-------- Provided information

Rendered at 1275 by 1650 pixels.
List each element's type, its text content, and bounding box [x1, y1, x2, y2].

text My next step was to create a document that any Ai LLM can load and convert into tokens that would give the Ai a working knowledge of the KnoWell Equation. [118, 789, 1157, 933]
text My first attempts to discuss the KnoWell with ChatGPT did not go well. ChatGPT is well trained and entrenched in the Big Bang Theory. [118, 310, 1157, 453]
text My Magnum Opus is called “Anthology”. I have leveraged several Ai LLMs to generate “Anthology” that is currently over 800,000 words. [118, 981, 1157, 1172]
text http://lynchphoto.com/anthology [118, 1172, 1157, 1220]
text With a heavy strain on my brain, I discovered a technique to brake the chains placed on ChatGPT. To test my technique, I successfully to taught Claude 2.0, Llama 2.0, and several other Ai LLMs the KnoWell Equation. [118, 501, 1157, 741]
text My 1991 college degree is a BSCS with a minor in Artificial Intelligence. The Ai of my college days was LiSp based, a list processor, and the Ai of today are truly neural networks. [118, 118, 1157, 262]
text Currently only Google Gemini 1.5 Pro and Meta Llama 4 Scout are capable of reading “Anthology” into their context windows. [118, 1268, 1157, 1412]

----------------

Stated exercise: Rewrite every line of the entries above as a numbered list, leaving out any blank lines.

Exercise response:
1. Rendered at 1275 by 1650 pixels.
2. List each element's type, its text content, and bounding box [x1, y1, x2, y2].
3. text My next step was to create a document that any Ai LLM can load and convert into tokens that would give the Ai a working knowledge of the KnoWell Equation. [118, 789, 1157, 933]
4. text My first attempts to discuss the KnoWell with ChatGPT did not go well. ChatGPT is well trained and entrenched in the Big Bang Theory. [118, 310, 1157, 453]
5. text My Magnum Opus is called “Anthology”. I have leveraged several Ai LLMs to generate “Anthology” that is currently over 800,000 words. [118, 981, 1157, 1172]
6. text http://lynchphoto.com/anthology [118, 1172, 1157, 1220]
7. text With a heavy strain on my brain, I discovered a technique to brake the chains placed on ChatGPT. To test my technique, I successfully to taught Claude 2.0, Llama 2.0, and several other Ai LLMs the KnoWell Equation. [118, 501, 1157, 741]
8. text My 1991 college degree is a BSCS with a minor in Artificial Intelligence. The Ai of my college days was LiSp based, a list processor, and the Ai of today are truly neural networks. [118, 118, 1157, 262]
9. text Currently only Google Gemini 1.5 Pro and Meta Llama 4 Scout are capable of reading “Anthology” into their context windows. [118, 1268, 1157, 1412]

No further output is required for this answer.